Like many who are both alcoholic or not, over my many years drinking has had its ill effects and created problems in my life, thankfully none of them serious. As I’ve matured, so has my relationship with alcohol and the state of drunkenness. I’m thankful that enables me to still continue to savor its tonic effects and pleasures that intelligent and mindful drinking can imbue.

Yet at the same time, I am quite a fan of books about sobriety, or perhaps better put, those about finding sobriety and the foibles and missteps that eventually lead their writers to that healthier state. One of my favorite books of any sort is noted journalist Pete Hamill’s “A Drinking Life,” a smart, often funny and insightful look at his life as a drinker that in time led him to put the sauce aside. Since like Hamill I spent my hardest drinking years in the bars of New York City, and am a writer/journalist, his tales of sousing resonated with me. The wisdom exhibited as he set aside the sauce offer an inspirational conclusion.

“Smashed: Story of a Drunken Girlhood” by Koran Zailckas is an fascinating and at times harrowing account of a young woman’s descent into alcoholism from the author’s teen years into young adulthood, and of course her final arrival into sobriety. Zailckas writes about her drinking, reasons why she did, and how it wooed her into deep and dangerous waters with a perspective beyond her years.

Most recently, “Blackout: Remembering the Things I Drank to Forget” by Sarah Hepola was one of those books I put down only when I had to as I barreled through it in about a day. And not just because I know Hepola, who I wrote for when she edited the music section of the Dallas Observer weekly paper.

It’s a work of unflinching honesty mixed with winning self-deprecating humor that also traces the effects of alcohol from youth into womanhood. Calling booze “the gasoline of all adventure,” Hepola increasingly suffers blackouts that, as one might expect, create troubling and pressing mysteries she can only partly unravel afterwards.

She displays an certain equanimity about her misadventures; her account of a business trip to Paris is an especially dramatic tale that she tells with knowing chuckles at her own faults. Hepola’s final words on sobriety wisely detail how it’s as much a struggle as any kind of epiphany. Both she and Zailckas offer valuable perspectives on alcoholism and womanhood as well as the sauce’s role in learning to integrate sex and the desire for love into the modern female’s life.

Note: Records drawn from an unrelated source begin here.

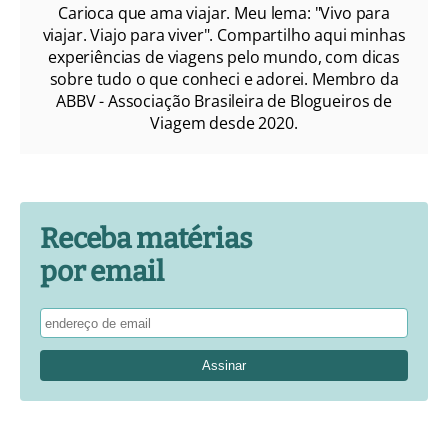
Carioca que ama viajar. Meu lema: "Vivo para
viajar. Viajo para viver". Compartilho aqui minhas
experiências de viagens pelo mundo, com dicas
sobre tudo o que conheci e adorei. Membro da
ABBV - Associação Brasileira de Blogueiros de
Viagem desde 2020.
Receba matérias
por email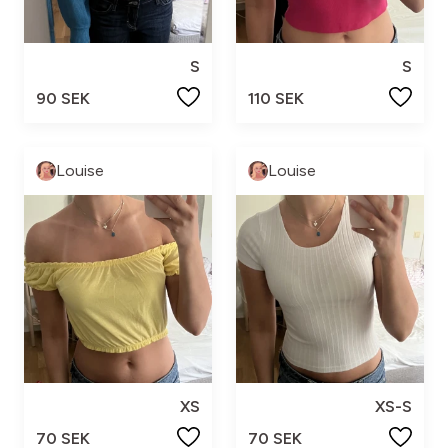
S
S
90 SEK
110 SEK
Louise
Louise
XS
XS-S
70 SEK
70 SEK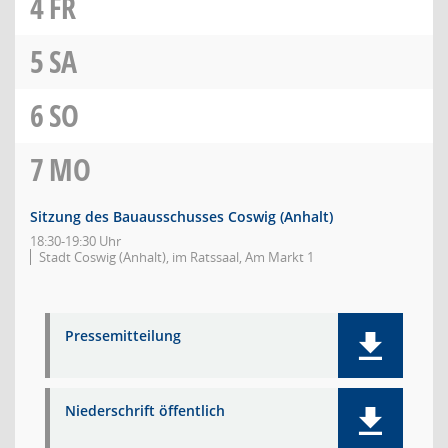
4
FR
5
SA
6
SO
7
MO
Sitzung des Bauausschusses Coswig (Anhalt)
18:30-19:30 Uhr
Stadt Coswig (Anhalt), im Ratssaal, Am Markt 1
Pressemitteilung
Niederschrift öffentlich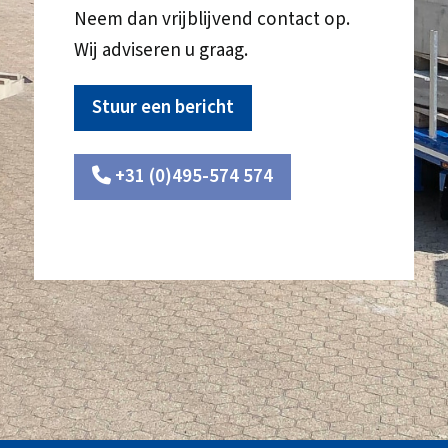
Neem dan vrijblijvend contact op.
Wij adviseren u graag.
Stuur een bericht
+31 (0)495-574 574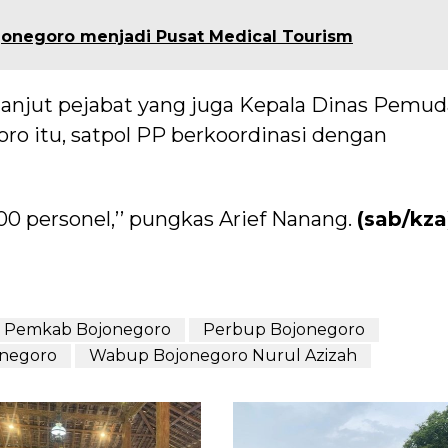
ojonegoro menjadi Pusat Medical Tourism
 lanjut pejabat yang juga Kepala Dinas Pemud
ro itu, satpol PP berkoordinasi dengan
800 personel,’’ pungkas Arief Nanang.
(sab/kza
Pemkab Bojonegoro
Perbup Bojonegoro
onegoro
Wabup Bojonegoro Nurul Azizah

Alcohol is, sadly, both an overused ritual and social lubricant as well as a serious societal and cultural problem in today’s America. Sobriety and its benefits, as well as the effort it takes to maintain it, gets sadly overshadowed. These three books are important voices on such matters that all do so within masterful and engaging storytelling, all well worth a read whether one drinks or not.

Populist Picks

Book: Somebody to Love? by Grace Slick – Speaking of sobriety, this memoir by the lead singer of the Jefferson Airplane and one of the heroines of the 1960s counterculture serves less as a history of the band and more both as a tale of personal discovery and a cultural history. And one that ends with her overcoming a problem with alcohol. Slick’s characteristic bluntness, warped sense of humor and ongoing self acceptance that acknowledges her faults and foibles make it an delightful read.

CD: The Year We Tried To Kill The Pain by Bob Woodruff – His 1994 album Dreams & Saturday Nights was one of the overlooked masterpieces of the early years of alternative country, highlighted by raw eloquence and palpable feeling that is country music at its best. Soon after Woodruff dropped largely off the radar. Now 20 some years after his last new album Woodruff returns with another minor masterpiece that offers a compelling alternate vision of country that shames most everything out of Nashville with its highly human take on modern country that brims with strong roots that reach back to the great Hank Williams.

TV Documentary: Tab Hunter Confidential – The 1950s film heartthrob was, behind the public persona, a closeted gay man. This good natured telling of his time within the cinematic starmaking machinery and his secret life is an enjoyable look at the Hollywood behind the screen and one man’s journey to becoming himself within that milieu.